Meeting Timing Requirements. Every wire in an IC has a resistance and a capacitance, making it behave like an RC circuit, i.e., there is a time delay associated with driving the wire (logic ) or (logic ). The longer the wire, the more time delay there is (elmore1948transient). If the target net(s) has timing constraints (e.g., setup and hold times) that dictate when the payload signal must arrive at the target net for the attack to be successful, the Trojan routing must meet these constraints. Furthermore, the farther the target net is from the payload circuit, the more obstacles that must be routed around, increasing the routing distance even further. This is the basis for ICAS’ Route Distance metric.
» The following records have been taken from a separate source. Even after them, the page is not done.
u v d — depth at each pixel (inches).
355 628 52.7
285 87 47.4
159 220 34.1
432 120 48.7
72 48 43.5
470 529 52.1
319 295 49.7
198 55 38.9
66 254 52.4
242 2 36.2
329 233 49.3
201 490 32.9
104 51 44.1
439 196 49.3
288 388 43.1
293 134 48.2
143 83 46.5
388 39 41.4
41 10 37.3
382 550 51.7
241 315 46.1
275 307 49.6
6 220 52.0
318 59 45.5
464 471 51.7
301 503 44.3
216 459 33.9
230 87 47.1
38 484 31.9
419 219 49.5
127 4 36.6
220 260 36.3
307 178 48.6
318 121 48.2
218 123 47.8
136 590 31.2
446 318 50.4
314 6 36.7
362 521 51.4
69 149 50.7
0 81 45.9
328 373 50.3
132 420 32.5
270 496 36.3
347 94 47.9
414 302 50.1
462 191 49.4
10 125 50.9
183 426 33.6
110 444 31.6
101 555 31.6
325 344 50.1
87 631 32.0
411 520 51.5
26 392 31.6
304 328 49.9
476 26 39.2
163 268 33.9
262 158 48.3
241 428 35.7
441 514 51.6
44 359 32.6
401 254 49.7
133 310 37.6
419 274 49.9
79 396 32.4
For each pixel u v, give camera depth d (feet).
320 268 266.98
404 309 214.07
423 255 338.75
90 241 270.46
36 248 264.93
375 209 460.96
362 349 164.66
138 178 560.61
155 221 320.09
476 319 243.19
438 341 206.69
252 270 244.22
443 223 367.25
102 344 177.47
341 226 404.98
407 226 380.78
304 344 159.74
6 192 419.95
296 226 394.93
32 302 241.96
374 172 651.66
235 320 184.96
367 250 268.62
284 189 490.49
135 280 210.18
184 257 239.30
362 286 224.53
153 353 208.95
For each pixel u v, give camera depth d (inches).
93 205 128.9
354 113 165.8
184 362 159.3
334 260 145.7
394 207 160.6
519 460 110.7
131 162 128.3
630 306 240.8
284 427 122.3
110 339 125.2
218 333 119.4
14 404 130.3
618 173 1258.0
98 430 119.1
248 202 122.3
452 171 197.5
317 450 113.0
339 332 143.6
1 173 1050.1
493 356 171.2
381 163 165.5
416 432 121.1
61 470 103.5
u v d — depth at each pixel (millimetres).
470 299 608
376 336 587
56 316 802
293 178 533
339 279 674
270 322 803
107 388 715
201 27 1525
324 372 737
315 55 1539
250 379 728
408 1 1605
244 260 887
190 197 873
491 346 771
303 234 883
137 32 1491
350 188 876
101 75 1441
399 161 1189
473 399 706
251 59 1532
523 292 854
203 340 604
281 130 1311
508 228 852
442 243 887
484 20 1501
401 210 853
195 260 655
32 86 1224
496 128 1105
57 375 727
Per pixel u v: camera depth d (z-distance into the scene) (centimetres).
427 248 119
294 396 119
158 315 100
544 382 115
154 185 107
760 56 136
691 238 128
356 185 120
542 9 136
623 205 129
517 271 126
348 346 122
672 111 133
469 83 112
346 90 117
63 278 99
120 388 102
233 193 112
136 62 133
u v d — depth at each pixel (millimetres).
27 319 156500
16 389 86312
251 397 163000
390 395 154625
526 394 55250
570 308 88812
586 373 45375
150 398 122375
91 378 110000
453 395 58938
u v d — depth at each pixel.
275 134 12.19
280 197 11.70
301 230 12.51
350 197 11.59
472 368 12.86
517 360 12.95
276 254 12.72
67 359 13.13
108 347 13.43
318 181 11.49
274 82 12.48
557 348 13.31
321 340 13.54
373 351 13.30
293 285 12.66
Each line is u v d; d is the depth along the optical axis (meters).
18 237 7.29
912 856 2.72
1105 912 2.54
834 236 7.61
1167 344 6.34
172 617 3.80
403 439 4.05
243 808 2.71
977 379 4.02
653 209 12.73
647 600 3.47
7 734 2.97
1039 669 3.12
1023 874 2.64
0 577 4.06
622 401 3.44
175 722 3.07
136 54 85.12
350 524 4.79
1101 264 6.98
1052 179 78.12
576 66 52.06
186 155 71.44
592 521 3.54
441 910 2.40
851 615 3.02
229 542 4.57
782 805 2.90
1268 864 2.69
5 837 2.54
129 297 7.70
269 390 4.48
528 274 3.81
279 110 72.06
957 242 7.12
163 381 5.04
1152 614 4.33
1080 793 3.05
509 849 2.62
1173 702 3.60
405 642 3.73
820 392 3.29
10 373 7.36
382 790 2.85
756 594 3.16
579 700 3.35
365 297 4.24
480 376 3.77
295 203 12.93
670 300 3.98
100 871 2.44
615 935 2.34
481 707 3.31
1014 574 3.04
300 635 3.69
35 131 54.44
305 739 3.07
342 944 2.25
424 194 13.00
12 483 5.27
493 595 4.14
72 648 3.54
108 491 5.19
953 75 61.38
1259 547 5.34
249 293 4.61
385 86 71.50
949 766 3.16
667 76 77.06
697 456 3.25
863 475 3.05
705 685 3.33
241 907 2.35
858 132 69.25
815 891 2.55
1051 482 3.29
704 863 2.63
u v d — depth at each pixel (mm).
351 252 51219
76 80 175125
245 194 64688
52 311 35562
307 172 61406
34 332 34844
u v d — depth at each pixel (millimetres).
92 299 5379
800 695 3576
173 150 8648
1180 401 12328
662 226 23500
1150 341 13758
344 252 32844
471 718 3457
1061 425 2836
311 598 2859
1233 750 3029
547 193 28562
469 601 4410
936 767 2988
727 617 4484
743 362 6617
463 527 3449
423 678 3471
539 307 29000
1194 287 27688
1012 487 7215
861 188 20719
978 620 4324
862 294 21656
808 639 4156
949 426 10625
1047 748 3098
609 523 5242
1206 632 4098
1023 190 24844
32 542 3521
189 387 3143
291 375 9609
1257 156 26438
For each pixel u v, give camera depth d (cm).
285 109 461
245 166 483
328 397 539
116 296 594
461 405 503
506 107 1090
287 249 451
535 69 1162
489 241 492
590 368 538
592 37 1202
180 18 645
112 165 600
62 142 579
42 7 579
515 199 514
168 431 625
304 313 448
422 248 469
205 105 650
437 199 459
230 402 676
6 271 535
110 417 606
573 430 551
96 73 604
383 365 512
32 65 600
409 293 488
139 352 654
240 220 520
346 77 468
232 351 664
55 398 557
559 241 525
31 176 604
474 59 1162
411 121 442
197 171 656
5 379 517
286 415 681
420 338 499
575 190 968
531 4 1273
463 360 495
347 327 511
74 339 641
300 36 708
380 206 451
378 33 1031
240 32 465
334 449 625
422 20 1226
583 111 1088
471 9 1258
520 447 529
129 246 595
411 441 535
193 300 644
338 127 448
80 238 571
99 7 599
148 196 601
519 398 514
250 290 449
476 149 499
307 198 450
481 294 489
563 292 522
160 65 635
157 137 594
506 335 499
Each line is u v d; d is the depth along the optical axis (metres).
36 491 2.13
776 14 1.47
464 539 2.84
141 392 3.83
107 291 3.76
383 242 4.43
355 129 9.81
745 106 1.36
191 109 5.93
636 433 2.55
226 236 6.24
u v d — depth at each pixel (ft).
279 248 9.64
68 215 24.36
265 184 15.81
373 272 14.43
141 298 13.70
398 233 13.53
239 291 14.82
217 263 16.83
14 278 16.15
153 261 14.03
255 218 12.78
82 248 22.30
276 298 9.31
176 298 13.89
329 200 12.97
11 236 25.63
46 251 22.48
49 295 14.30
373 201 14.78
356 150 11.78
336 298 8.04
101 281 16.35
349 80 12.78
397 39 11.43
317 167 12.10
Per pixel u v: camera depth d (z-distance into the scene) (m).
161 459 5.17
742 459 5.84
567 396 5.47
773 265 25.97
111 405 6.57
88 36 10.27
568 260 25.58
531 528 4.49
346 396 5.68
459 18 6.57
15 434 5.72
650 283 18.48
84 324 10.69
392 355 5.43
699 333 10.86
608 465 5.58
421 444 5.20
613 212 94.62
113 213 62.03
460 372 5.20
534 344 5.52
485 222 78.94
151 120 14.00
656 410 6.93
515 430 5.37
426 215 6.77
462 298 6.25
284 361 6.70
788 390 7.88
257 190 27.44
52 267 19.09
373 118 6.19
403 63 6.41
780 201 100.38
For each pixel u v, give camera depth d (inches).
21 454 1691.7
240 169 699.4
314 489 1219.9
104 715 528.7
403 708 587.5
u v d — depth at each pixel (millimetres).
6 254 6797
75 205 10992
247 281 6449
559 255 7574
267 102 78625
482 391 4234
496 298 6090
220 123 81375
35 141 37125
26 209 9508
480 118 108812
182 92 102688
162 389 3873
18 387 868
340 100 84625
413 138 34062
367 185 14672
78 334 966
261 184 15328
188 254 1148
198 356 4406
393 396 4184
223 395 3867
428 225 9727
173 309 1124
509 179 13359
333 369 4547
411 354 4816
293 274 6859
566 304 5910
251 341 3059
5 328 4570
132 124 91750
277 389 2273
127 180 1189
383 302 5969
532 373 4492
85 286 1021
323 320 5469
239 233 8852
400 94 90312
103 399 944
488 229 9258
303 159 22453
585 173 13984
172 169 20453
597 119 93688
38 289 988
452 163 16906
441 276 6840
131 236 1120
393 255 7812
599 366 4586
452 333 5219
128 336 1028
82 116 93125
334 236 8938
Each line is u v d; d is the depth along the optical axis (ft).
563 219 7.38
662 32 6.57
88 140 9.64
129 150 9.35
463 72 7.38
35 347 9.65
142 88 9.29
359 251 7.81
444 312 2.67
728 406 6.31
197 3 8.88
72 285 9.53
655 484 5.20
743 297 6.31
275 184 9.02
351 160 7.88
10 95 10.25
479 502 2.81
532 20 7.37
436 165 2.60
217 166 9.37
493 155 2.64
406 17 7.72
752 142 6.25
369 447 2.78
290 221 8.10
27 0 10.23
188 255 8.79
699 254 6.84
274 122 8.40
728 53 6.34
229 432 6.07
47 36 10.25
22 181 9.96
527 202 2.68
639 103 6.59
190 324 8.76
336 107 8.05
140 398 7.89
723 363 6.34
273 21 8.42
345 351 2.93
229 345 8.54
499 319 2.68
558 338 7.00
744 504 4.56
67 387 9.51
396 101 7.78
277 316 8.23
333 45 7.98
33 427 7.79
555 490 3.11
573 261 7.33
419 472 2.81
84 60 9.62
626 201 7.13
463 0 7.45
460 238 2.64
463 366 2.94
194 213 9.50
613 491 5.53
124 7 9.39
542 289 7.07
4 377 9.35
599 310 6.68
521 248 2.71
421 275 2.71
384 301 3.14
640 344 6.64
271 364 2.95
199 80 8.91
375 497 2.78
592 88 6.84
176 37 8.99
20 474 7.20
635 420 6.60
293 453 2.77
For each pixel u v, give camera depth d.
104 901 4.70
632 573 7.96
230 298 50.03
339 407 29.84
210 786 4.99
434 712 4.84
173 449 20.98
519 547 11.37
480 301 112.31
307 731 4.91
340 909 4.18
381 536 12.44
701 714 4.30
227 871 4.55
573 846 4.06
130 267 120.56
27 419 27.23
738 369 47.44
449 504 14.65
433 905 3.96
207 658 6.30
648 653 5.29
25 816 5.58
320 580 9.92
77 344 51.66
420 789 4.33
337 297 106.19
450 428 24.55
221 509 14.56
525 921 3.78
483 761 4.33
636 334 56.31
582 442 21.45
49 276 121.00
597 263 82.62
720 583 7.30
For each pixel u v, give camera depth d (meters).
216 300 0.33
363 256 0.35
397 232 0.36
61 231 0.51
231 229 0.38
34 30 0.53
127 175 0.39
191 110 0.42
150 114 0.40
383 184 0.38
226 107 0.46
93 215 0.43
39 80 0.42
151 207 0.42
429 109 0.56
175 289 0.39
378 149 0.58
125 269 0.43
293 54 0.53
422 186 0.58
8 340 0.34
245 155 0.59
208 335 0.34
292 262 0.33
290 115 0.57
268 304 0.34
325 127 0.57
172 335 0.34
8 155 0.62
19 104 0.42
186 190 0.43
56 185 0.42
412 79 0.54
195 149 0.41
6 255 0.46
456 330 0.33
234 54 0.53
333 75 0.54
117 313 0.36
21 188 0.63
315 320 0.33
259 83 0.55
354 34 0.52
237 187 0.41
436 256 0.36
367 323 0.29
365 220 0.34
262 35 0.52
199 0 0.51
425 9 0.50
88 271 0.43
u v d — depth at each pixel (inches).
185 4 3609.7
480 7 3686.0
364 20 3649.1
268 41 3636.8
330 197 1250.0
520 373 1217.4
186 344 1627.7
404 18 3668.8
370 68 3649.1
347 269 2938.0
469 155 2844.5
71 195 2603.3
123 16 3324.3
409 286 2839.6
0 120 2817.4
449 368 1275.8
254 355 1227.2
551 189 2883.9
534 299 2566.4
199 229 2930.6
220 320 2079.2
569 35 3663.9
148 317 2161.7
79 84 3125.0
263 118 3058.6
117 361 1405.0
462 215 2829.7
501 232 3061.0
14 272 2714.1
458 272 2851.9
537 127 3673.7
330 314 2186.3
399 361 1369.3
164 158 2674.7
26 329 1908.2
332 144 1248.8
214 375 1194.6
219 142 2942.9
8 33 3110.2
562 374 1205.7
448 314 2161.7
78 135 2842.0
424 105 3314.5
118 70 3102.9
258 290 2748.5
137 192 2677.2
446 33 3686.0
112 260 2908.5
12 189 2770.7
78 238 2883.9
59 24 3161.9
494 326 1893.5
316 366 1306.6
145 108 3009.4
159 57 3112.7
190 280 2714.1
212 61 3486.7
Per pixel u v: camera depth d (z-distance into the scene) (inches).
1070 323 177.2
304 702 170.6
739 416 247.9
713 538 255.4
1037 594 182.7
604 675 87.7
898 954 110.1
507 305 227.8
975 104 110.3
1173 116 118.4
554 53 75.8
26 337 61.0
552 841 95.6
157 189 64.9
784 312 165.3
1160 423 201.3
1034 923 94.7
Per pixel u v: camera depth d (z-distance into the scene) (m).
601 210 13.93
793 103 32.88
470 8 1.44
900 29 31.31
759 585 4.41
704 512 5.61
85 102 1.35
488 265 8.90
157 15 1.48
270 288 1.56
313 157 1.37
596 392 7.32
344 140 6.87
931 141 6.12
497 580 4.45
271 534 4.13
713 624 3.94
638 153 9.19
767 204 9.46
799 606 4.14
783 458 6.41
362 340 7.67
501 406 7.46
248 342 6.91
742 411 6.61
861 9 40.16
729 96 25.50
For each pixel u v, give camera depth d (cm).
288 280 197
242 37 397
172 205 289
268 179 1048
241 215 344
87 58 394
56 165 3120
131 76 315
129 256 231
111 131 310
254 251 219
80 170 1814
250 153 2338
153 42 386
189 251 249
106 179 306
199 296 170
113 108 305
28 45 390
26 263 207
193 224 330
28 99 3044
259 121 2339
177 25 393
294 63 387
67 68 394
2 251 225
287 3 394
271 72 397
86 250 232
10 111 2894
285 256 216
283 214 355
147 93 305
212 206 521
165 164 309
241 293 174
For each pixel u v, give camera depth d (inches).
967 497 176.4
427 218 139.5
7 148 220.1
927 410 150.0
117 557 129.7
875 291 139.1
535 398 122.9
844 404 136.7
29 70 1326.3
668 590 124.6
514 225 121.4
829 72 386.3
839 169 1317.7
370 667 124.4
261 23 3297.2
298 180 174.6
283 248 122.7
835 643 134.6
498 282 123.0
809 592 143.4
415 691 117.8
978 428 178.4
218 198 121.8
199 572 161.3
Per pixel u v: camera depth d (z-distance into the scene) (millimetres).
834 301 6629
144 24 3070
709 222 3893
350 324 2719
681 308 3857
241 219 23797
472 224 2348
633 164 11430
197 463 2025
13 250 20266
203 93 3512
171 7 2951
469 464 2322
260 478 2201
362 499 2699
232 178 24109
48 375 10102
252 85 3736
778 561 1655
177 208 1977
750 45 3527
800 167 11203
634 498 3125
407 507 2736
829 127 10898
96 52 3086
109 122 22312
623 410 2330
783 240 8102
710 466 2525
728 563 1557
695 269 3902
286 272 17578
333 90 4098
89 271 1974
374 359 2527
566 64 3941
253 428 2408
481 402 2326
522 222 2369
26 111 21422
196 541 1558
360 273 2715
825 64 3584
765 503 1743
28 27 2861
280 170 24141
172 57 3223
A natural limit for Route Distance is dictated by the clock frequency of the victim circuit, as most attacks must operate synchronously with their victim.
6. An Extensible Coverage Assessment Framework
The ICAS framework is comprised of two tools, Nemo and GDSII-Score, as shown in Figure 6. Nemo identifies security-critical wires based on designer annotations and circuit dataflow, while GDSII-Score assess the defensive coverage of a given IC layout against a set of attacks. ICAS takes as input four sets of files: 1) gate-level netlist (generated after all physical layout optimizations), 2) process technology files, 3) physical layout files, and 4) set of attacks. The process technology files include a Library Exchange Format (LEF) file and layer map file (lef_def_format; layer_map_format). The physical layout files include a Design Exchange Format (DEF) file and the GDSII file of an IC layout (gdsii_format; lef_def_format). The attack files are are a list of properties for each attack to assess coverage against: number of transistors, security-critical wire(s) to attach to, and timing constraints. All ICAS input files except the attack files are either generated-by or inputs-to the back-end IC design phase, and hence are readily available to back-end designers.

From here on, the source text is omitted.